**Exercise brief**
Report how many lines in the rows below contain the string "sering", and give only that number.

**Available data**
:::

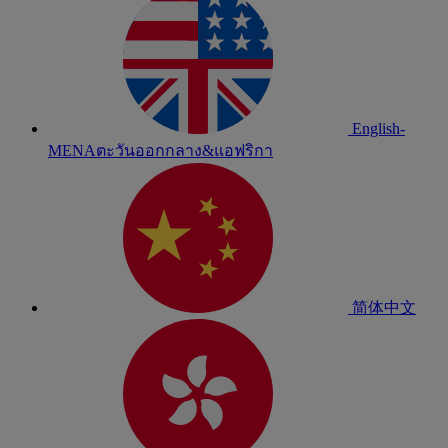
English-
MENA
ตะวันออกกลาง&แอฟริกา
简体中文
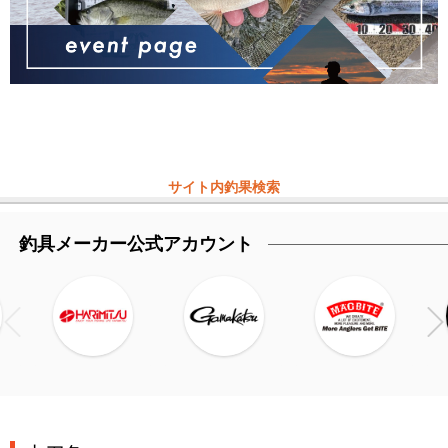
サイト内釣果検索
釣具メーカー公式アカウント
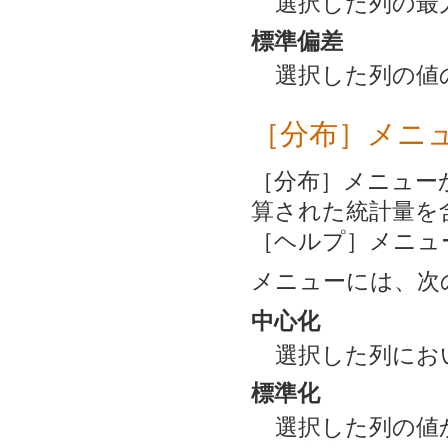
選択した列の最
標準偏差
選択した列の値
［分布］メニ
［分布］メニュー
算された統計量を
［ヘルプ］メニュ
メニューには、次
中心化
選択した列にお
標準化
選択した列の値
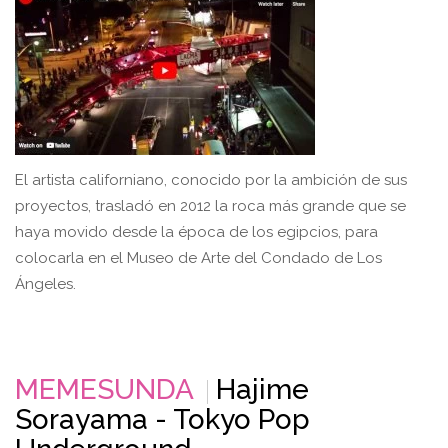
El artista californiano, conocido por la ambición de sus
proyectos, trasladó en 2012 la roca más grande que se
haya movido desde la época de los egipcios, para
colocarla en el Museo de Arte del Condado de Los
Ángeles.
MEMESUNDA
Hajime
Sorayama - Tokyo Pop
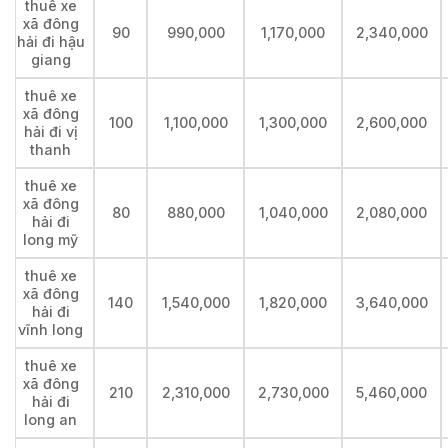
thuê xe
xã đông
90
990,000
1,170,000
2,340,000
hải đi hậu
giang
thuê xe
xã đông
100
1,100,000
1,300,000
2,600,000
hải đi vị
thanh
thuê xe
xã đông
80
880,000
1,040,000
2,080,000
hải đi
long mỹ
thuê xe
xã đông
140
1,540,000
1,820,000
3,640,000
hải đi
vĩnh long
thuê xe
xã đông
210
2,310,000
2,730,000
5,460,000
hải đi
long an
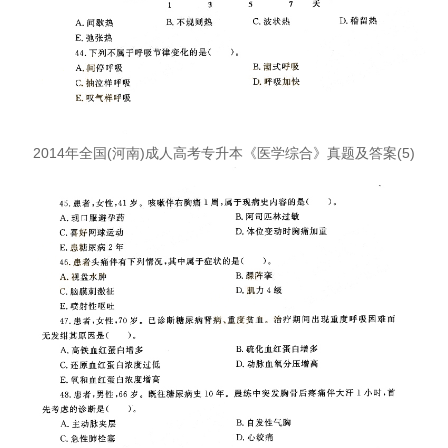
2014年全国(河南)成人高考专升本《医学综合》真题及答案(5)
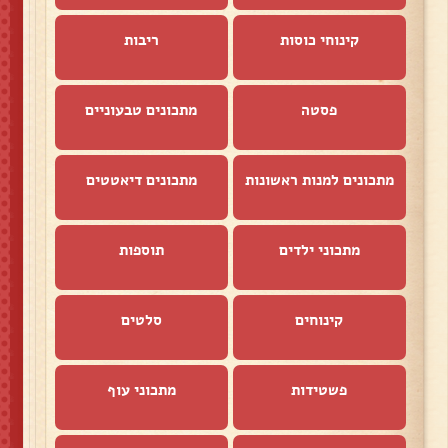
קינוחי כוסות
ריבות
פסטה
מתכונים טבעוניים
מתכונים למנות ראשונות
מתכונים דיאטטים
מתכוני ילדים
תוספות
קינוחים
סלטים
פשטידות
מתכוני עוף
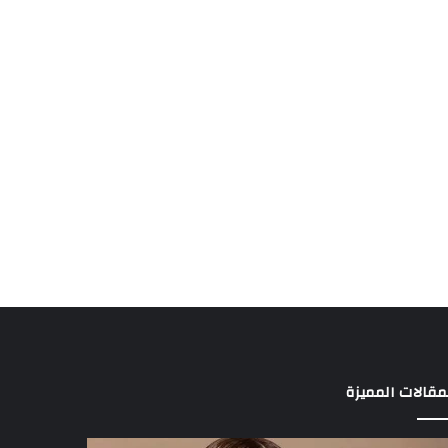
مقالات المميزة
د
3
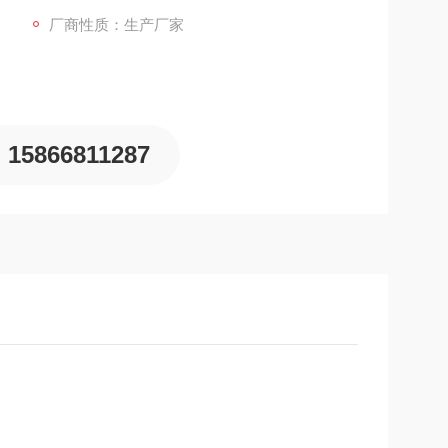
厂商性质：生产厂家
15866811287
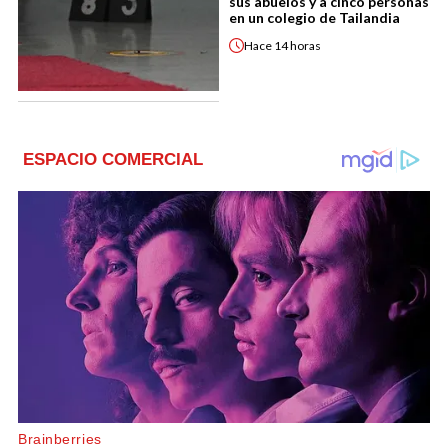
sus abuelos y a cinco personas
en un colegio de Tailandia
Hace
14 horas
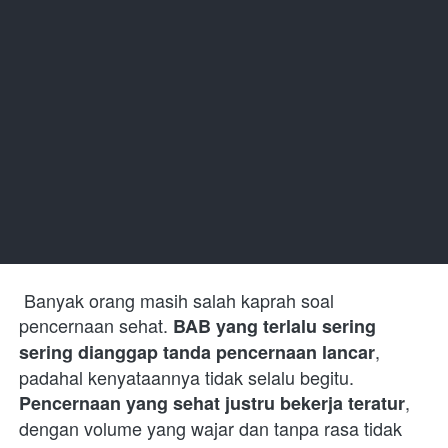
 Banyak orang masih salah kaprah soal 
pencernaan sehat. 
BAB yang terlalu sering 
, 
sering dianggap tanda pencernaan lancar
padahal kenyataannya tidak selalu begitu. 
, 
Pencernaan yang sehat justru bekerja teratur
dengan volume yang wajar dan tanpa rasa tidak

:::

**Result for this exercise**
2